(a.r.) Ieri sera la sesta provincia è tornata ad essere argomento di Report, la nota trasmissione di Raitre condotta da Milena Gabanelli. Nel 2007 il primo servizio, di ieri l’aggiornamento. Si parla ancora della Bat e basta la pronuncia di quelle tre lettere a darne una giusta misura politica e di senso: “Ma si può chiamare una provincia Bat?” chiosa ironica la Gabanelli come a commentare lo sconcerto di molti cittadini della neonata provincia intervistati, i quali non si nascondono nel mostrare scetticismo, scarso senso d’appartenenza se non schietta indifferenza verso l’ente. In un articolo pubblicato su questo numero in edicola del nostro giornale e consultabile on line ci eravamo posti domande simili a quelle della Gabanelli e di Bernardo Iovene, l’autore del servizio.

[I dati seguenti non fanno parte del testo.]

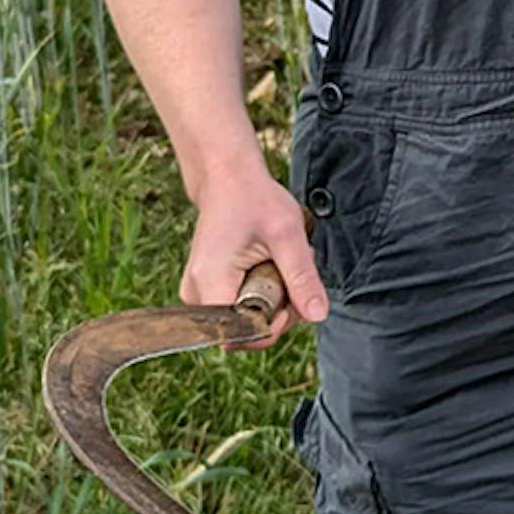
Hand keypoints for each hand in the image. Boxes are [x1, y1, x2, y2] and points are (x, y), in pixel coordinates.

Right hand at [184, 167, 327, 343]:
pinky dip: (259, 297)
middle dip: (276, 313)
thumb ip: (302, 278)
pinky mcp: (203, 289)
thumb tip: (318, 316)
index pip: (242, 335)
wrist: (227, 179)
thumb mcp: (287, 235)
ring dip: (270, 304)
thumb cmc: (254, 199)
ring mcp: (195, 293)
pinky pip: (237, 310)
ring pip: (242, 323)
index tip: (290, 297)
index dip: (273, 326)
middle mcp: (195, 293)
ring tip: (278, 266)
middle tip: (290, 274)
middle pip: (243, 332)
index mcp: (210, 281)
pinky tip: (266, 269)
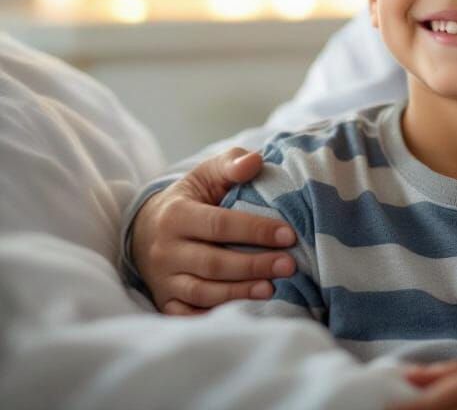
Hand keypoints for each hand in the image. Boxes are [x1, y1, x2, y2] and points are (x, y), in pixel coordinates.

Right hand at [130, 147, 295, 314]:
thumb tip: (255, 161)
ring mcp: (163, 279)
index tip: (288, 234)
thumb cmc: (190, 197)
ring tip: (272, 288)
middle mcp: (165, 250)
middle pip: (213, 263)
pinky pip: (188, 315)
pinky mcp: (164, 301)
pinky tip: (243, 311)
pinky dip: (214, 316)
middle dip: (254, 265)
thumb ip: (231, 163)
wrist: (146, 229)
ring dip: (239, 292)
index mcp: (176, 215)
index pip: (219, 225)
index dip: (255, 230)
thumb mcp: (206, 174)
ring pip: (203, 292)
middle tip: (289, 265)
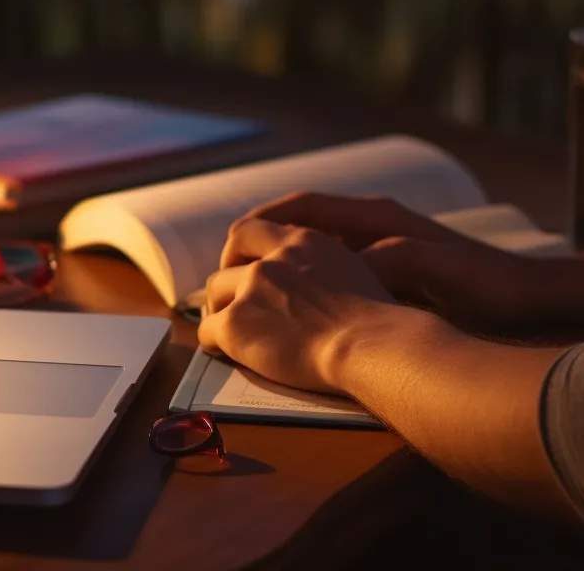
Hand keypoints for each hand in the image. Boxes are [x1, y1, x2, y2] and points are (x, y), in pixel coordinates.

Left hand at [199, 218, 437, 395]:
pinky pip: (206, 331)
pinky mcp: (236, 323)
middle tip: (228, 303)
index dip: (238, 251)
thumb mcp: (353, 271)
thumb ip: (322, 267)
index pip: (251, 230)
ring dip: (220, 312)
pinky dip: (213, 343)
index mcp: (302, 241)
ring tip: (230, 333)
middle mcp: (272, 260)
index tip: (239, 266)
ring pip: (214, 294)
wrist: (370, 345)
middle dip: (224, 283)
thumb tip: (310, 283)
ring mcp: (250, 290)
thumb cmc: (377, 322)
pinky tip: (226, 353)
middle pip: (226, 264)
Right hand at [236, 192, 548, 327]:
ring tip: (254, 287)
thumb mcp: (433, 269)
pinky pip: (337, 265)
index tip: (232, 242)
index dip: (264, 221)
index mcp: (379, 217)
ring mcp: (386, 243)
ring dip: (285, 261)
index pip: (305, 206)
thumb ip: (389, 262)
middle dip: (264, 240)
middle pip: (304, 223)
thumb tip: (352, 268)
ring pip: (318, 246)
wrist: (529, 294)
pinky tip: (301, 306)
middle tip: (231, 268)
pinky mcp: (396, 267)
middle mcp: (378, 223)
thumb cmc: (485, 282)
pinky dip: (311, 278)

Primo dato interessante: la nostra provincia deve la sua esistenza alla Lega nord che, insistendo sulla necessità di crearne una a Monza, ha dovuto trovare accordi con le altre forze politiche. Risultato? Fermo e Bat. Ma no è tutto. Siamo in presenza di un “capolavoro” politico, almeno questo è è il commento ironico di Iovene. Una provincia nata dal sezionamento di quella di Bari e Foggia, che ha comportato più spese e meno risorse per gli enti, l’unica a poter vantare ben tre (litigiosissimi) capoluoghi in Italia.
Le lotte interne alla nuova provincia sono salite dunque agli onori della cronaca nazionale, il programma di Raitre mette in evidenza le affinità (tante) e le divergenze (poche) tra le nuove province. Si tratta sempre di piccole e inutili beghe territoriali, bisogni superflui, poltrone, enti da spartirsi. Ad Ascoli e Fermo come dalle nostre parti. Intervistato anche il sindaco Tarantini, che ha confermato quanto detto nei giorni scorsi, ovvero che avrebbe evitato lotte inutili per enti che non avrebbero apportato nessun ritorno economico o di prestigio alla città.
Ad ogni modo ad uscirne sconfitta è l’intera provincia, caratterizzata da scarsa coe sione (“ferite difficili da rimarginare” le chiama il sindaco di Barletta Maffei) e da uno scarso coinvolgimento di popolo. A chiudere degnamente il servizio un commento di un cittadino di Bisceglie: “Cos’è la Bat? A cosa serve?”.